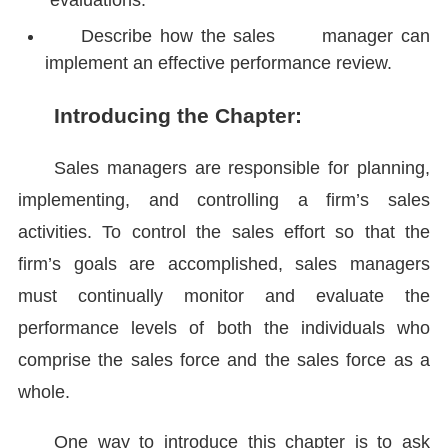
evaluations.
Describe how the sales manager can
implement an effective performance review.
Introducing the Chapter:
Sales managers are responsible for planning,
implementing, and controlling a firm’s sales
activities. To control the sales effort so that the
firm’s goals are accomplished, sales managers
must continually monitor and evaluate the
performance levels of both the individuals who
comprise the sales force and the sales force as a
whole.
One way to introduce this chapter is to ask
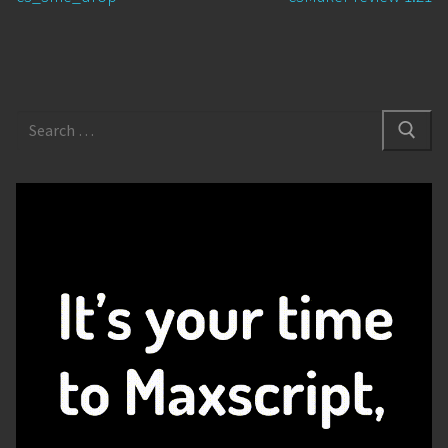
post:
post:
Search
for:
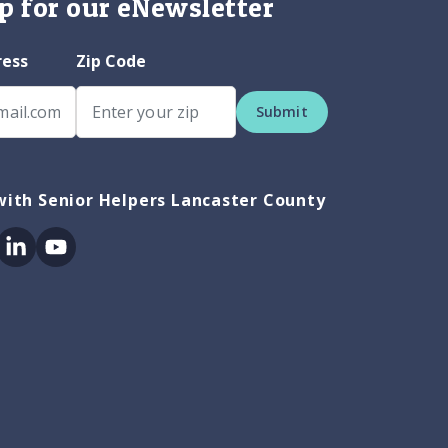
p for our eNewsletter
ress
Zip Code
Submit
ith Senior Helpers Lancaster County
ok
itter
Linkedin
Youtube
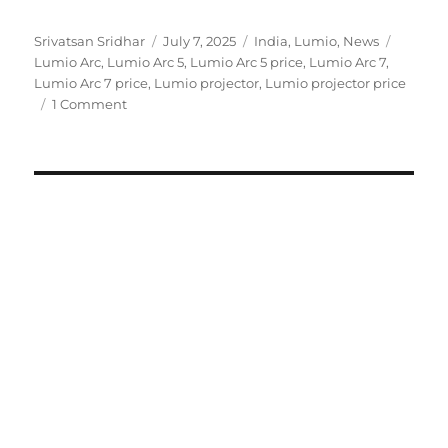
Author
Posted
Categories
Tags
Srivatsan Sridhar
July 7, 2025
India
,
Lumio
,
News
on
Lumio Arc
,
Lumio Arc 5
,
Lumio Arc 5 price
,
Lumio Arc 7
,
Lumio Arc 7 price
,
Lumio projector
,
Lumio projector price
1 Comment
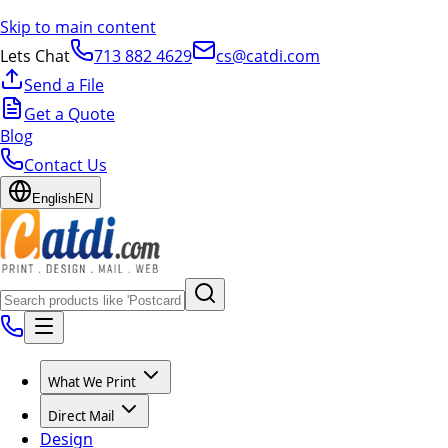
Skip to main content
Lets Chat
713 882 4629
cs@catdi.com
Send a File
Get a Quote
Blog
Contact Us
English
EN
What We Print
Direct Mail
Design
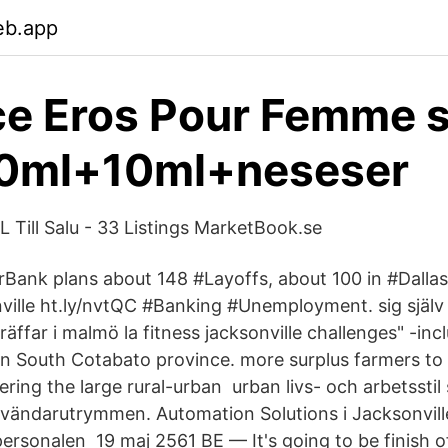
eb.app
e Eros Pour Femme s
0ml+10ml+neseser
ill Salu - 33 Listings MarketBook.se
Bank plans about 148 #Layoffs, about 100 in #Dalla
ville ht.ly/nvtQC #Banking #Unemployment. sig själ
träffar i malmö la fitness jacksonville challenges" -in
in South Cotabato province. more surplus farmers to
ering the large rural-​urban urban livs- och arbetsstil
användarutrymmen. Automation Solutions i Jacksonvill
ersonalen 19 maj 2561 BE — It's going to be finish o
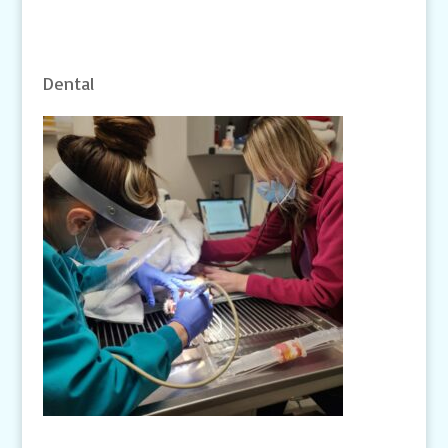
Dental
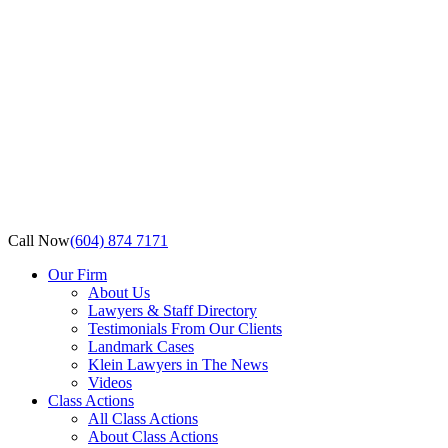
Call Now
(604) 874 7171
Our Firm
About Us
Lawyers & Staff Directory
Testimonials From Our Clients
Landmark Cases
Klein Lawyers in The News
Videos
Class Actions
All Class Actions
About Class Actions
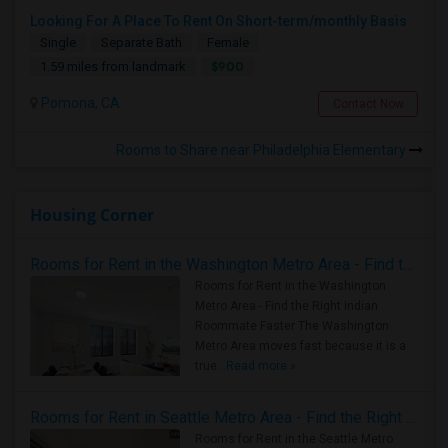
Looking For A Place To Rent On Short-term/monthly Basis
Single
Separate Bath
Female
$900
1.59 miles from landmark
Pomona, CA
Contact Now
Rooms to Share near Philadelphia Elementary
Housing Corner
Rooms for Rent in the Washington Metro Area - Find the Right Indian Roommate Faster
Rooms for Rent in the Washington
Metro Area - Find the Right Indian
Roommate Faster The Washington
Metro Area moves fast because it is a
true ..
Read more »
Rooms for Rent in Seattle Metro Area - Find the Right Indian Roommate Faster
Rooms for Rent in the Seattle Metro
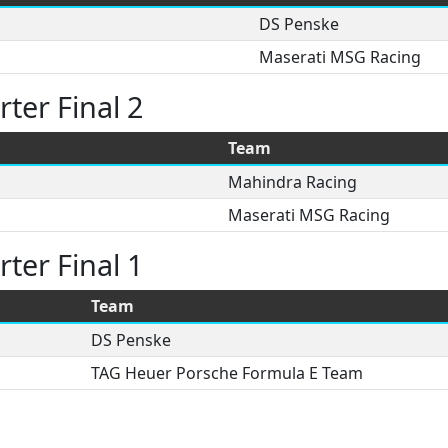
DS Penske
Maserati MSG Racing
ter Final 2
Team
Mahindra Racing
Maserati MSG Racing
ter Final 1
Team
DS Penske
TAG Heuer Porsche Formula E Team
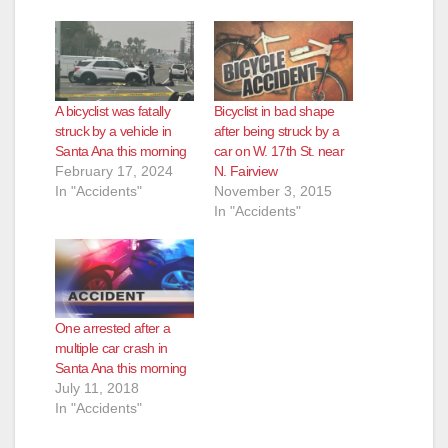
A bicyclist was fatally
Bicyclist in bad shape
struck by a vehicle in
after being struck by a
Santa Ana this morning
car on W. 17th St. near
February 17, 2024
N. Fairview
In "Accidents"
November 3, 2015
In "Accidents"
One arrested after a
multiple car crash in
Santa Ana this morning
July 11, 2018
In "Accidents"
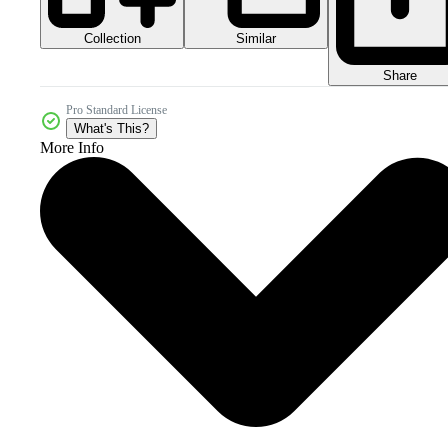
Collection
Similar
Share
Pro Standard License
What's This?
More Info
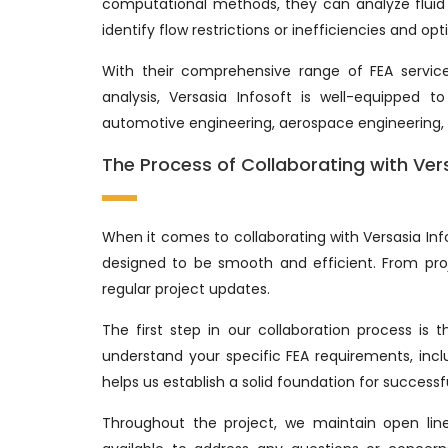
computational methods, they can analyze fluid 
identify flow restrictions or inefficiencies and 
With their comprehensive range of FEA services
analysis, Versasia Infosoft is well-equipped 
automotive engineering, aerospace engineering,
The Process of Collaborating with Ver
When it comes to collaborating with Versasia Inf
designed to be smooth and efficient. From proje
regular project updates.
The first step in our collaboration process is 
understand your specific FEA requirements, incl
helps us establish a solid foundation for successf
Throughout the project, we maintain open lin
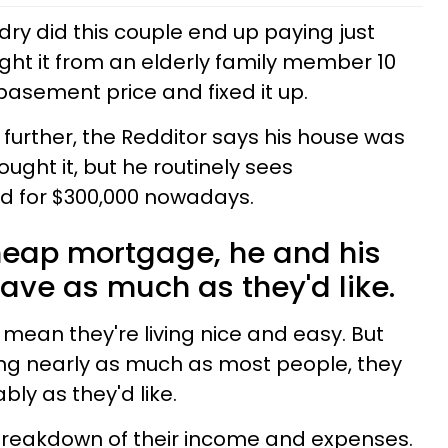
dry did this couple end up paying just
ht it from an elderly family member 10
basement price and fixed it up.
e further, the Redditor says his house was
ught it, but he routinely sees
d for $300,000 nowadays.
cheap mortgage, he and his
save as much as they'd like.
mean they're living nice and easy. But
ling nearly as much as most people, they
ably as they'd like.
 breakdown of their income and expenses.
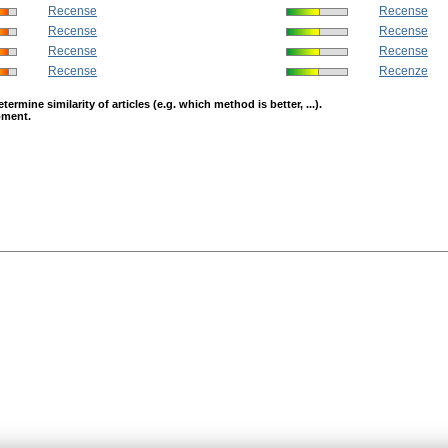
Recense
Recense
Recense
Recense
Recense
Recense
Recense
Recenze
mine similarity of articles (e.g. which method is better, ...).
opment.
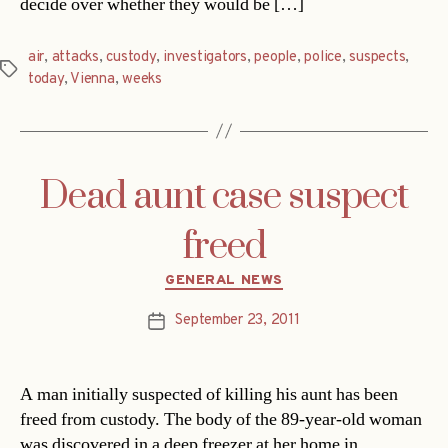
decide over whether they would be […]
air
,
attacks
,
custody
,
investigators
,
people
,
police
,
suspects
,
Tags
today
,
Vienna
,
weeks
Dead aunt case suspect
freed
Categories
GENERAL NEWS
September 23, 2011
Post
date
A man initially suspected of killing his aunt has been
freed from custody. The body of the 89-year-old woman
was discovered in a deep freezer at her home in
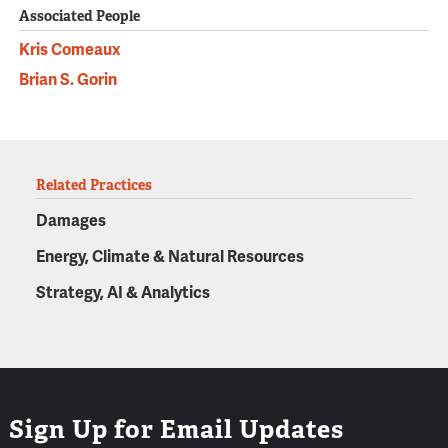
Associated People
Kris Comeaux
Brian S. Gorin
Related Practices
Damages
Energy, Climate & Natural Resources
Strategy, AI & Analytics
Sign Up for Email Updates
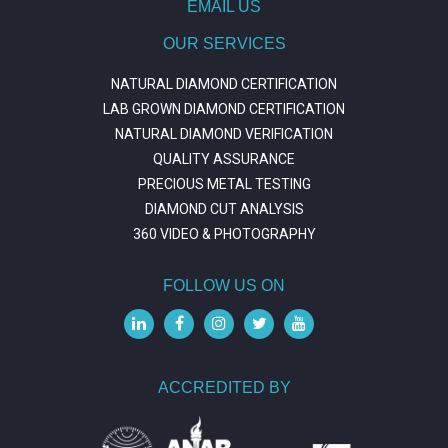
EMAIL US
OUR SERVICES
NATURAL DIAMOND CERTIFICATION
LAB GROWN DIAMOND CERTIFICATION
NATURAL DIAMOND VERIFICATION
QUALITY ASSURANCE
PRECIOUS METAL TESTING
DIAMOND CUT ANALYSIS
360 VIDEO & PHOTOGRAPHY
FOLLOW US ON
ACCREDITED BY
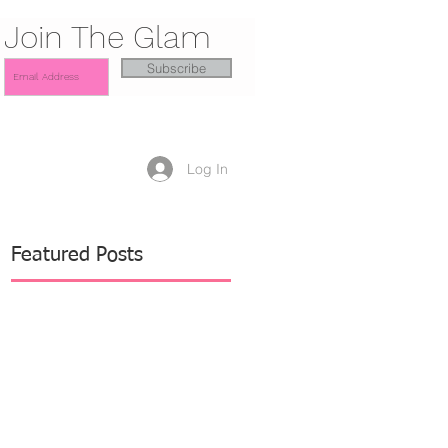
Join The Glam
Subscribe
Log In
Featured Posts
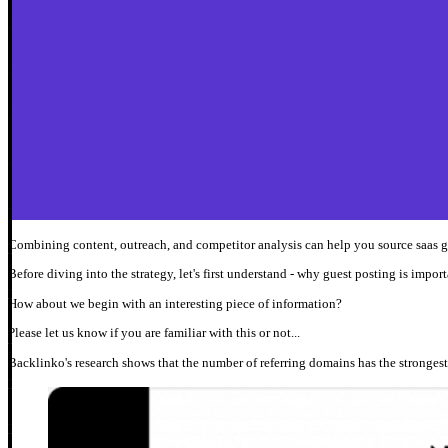
Combining content, outreach, and competitor analysis can help you source saas g
Before diving into the strategy, let's first understand - why guest posting is impo
How about we begin with an interesting piece of information?
Please let us know if you are familiar with this or not...
Backlinko's research shows that the number of referring domains has the strongest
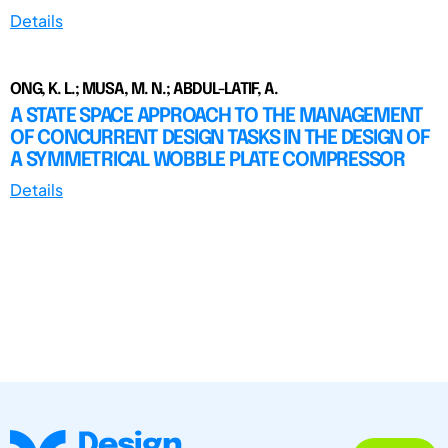
Details
ONG, K. L.; MUSA, M. N.; ABDUL-LATIF, A.
A STATE SPACE APPROACH TO THE MANAGEMENT
OF CONCURRENT DESIGN TASKS IN THE DESIGN OF
A SYMMETRICAL WOBBLE PLATE COMPRESSOR
Details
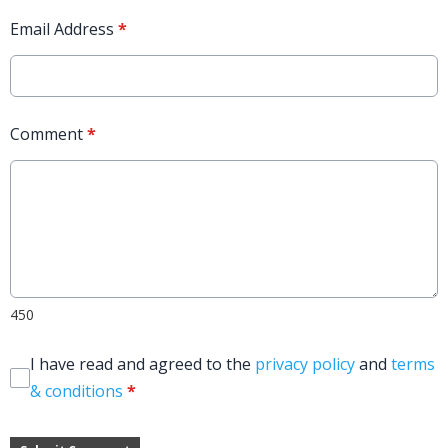
Email Address
*
Comment
*
450
I have read and agreed to the
privacy policy
and
terms
& conditions
*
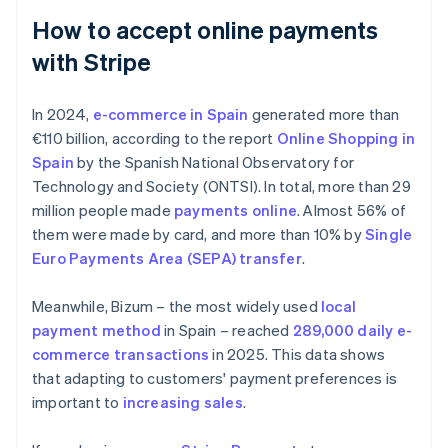
How to accept online payments
with Stripe
In 2024,
e-commerce in Spain
generated more than
€110 billion, according to the report
Online Shopping in
Spain
by the Spanish National Observatory for
Technology and Society (ONTSI). In total, more than 29
million people made
payments online
. Almost 56% of
them were made by card, and more than 10% by
Single
Euro Payments Area (SEPA) transfer
.
Meanwhile, Bizum – the most widely used
local
payment method
in Spain – reached
289,000 daily e-
commerce transactions
in 2025. This data shows
that adapting to customers' payment preferences is
important to
increasing sales
.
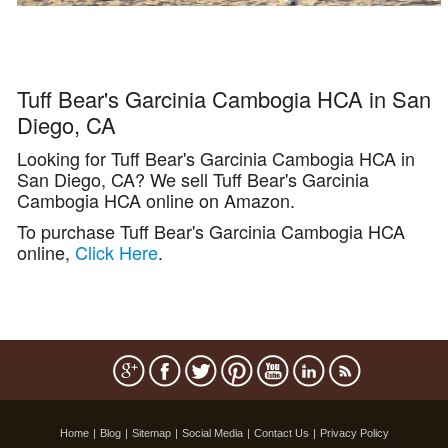
Tuff Bear's Garcinia Cambogia HCA in San
Diego, CA
Looking for Tuff Bear's Garcinia Cambogia HCA in
San Diego, CA? We sell Tuff Bear's Garcinia
Cambogia HCA online on Amazon.
To purchase Tuff Bear's Garcinia Cambogia HCA
online,
Click Here
.
Home
|
Blog
|
Sitemap
|
Social Media
|
Contact Us
|
Privacy Policy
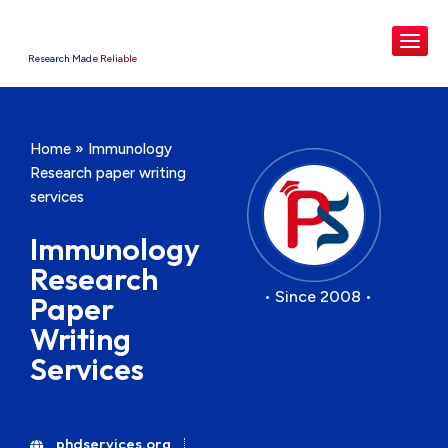
Research Made Reliable
Home
»
Immunology
Research paper writing
services
Immunology
Research
• Since 2008 •
Paper
Writing
Services
phdservices.org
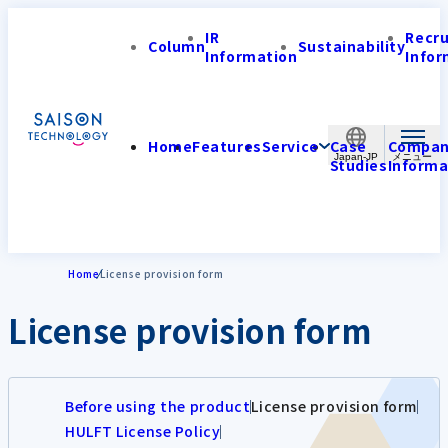
IR
Recr
Column
Sustainability
Information
Infor
Home
Features
Service
Case
Compa
Japan-JP
Studies
Informa
Home
License provision form
License provision form
Before using the product
License provision form
HULFT License Policy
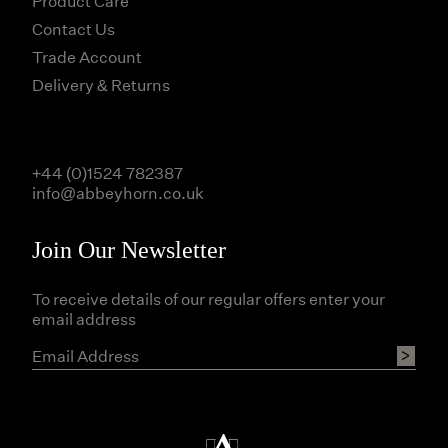
Product Care
Contact Us
Trade Account
Delivery & Returns
+44 (0)1524 782387
info@abbeyhorn.co.uk
Join Our Newsletter
To receive details of our regular offers enter your
email address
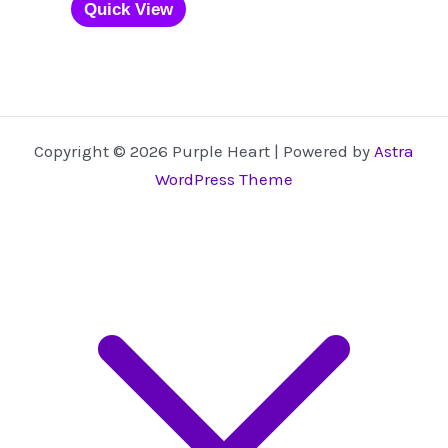
product
Quick View
has
multiple
variants.
The
options
Copyright © 2026 Purple Heart | Powered by
Astra
may
WordPress Theme
be
chosen
on
the
product
page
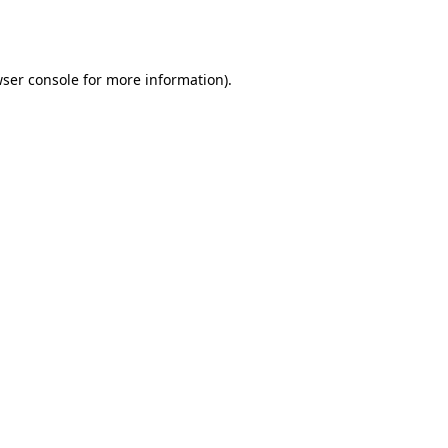
ser console
for more information).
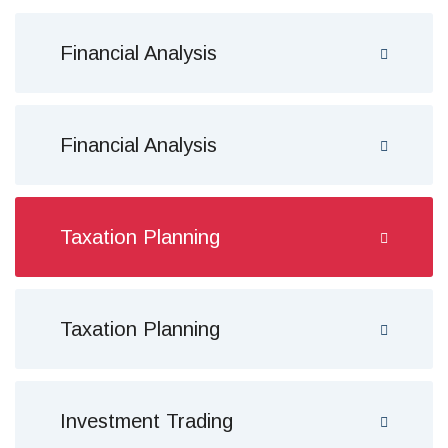
Financial Analysis
Financial Analysis
Taxation Planning
Taxation Planning
Investment Trading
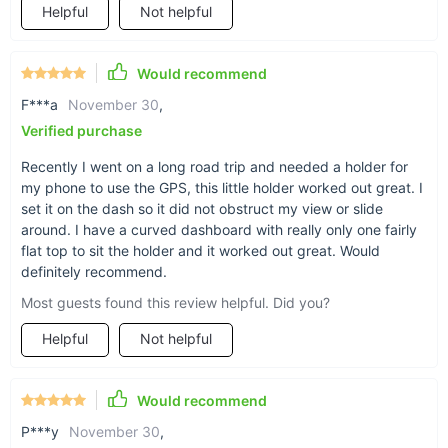
Helpful
Not helpful
Less fumbling when
Would recommend
F***a
November 30
,
behind the wheel
Verified purchase
With our bracket, you can keep your phone or
Recently I went on a long road trip and needed a holder for
my phone to use the GPS, this little holder worked out great. I
other small essentials within reach and line of
set it on the dash so it did not obstruct my view or slide
sight, for safer retrieval of what you need.
around. I have a curved dashboard with really only one fairly
flat top to sit the holder and it worked out great. Would
definitely recommend.
Most guests found this review helpful. Did you?
Helpful
Not helpful
Would recommend
P***y
November 30
,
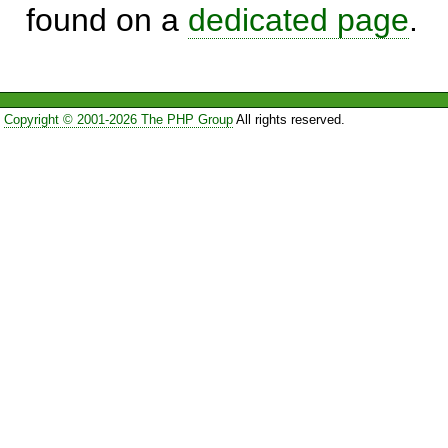
found on a
dedicated page
.
Copyright © 2001-2026 The PHP Group
All rights reserved.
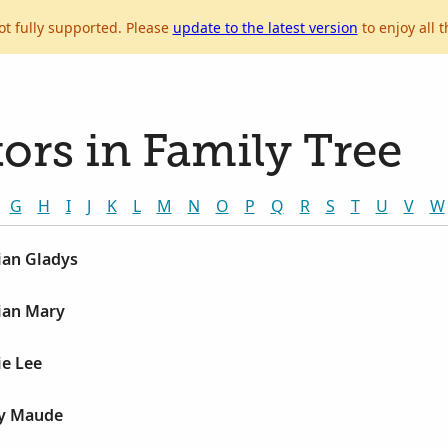
ot fully supported. Please
update to the latest version
to enjoy all t
ors in Family Tree
G
H
I
J
K
L
M
N
O
P
Q
R
S
T
U
V
W
lian Gladys
lian Mary
ie Lee
ly Maude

:: Activity ::
Using the material above, reproduce only the lines that run from the line with "July 11, 2018" up to and including the line with "automotive engineering, aerospace", exactly, with the pictures dropped.

:: Reply to the exercise ::
July 11, 2018
In "Accidents"
Collection
Similar
Share
Pro Standard License
What's This?
More Info
computational methods, they can analyze fluid 
identify flow restrictions or inefficiencies and 
With their comprehensive range of FEA services
analysis, Versasia Infosoft is well-equipped 
automotive engineering, aerospace engineering,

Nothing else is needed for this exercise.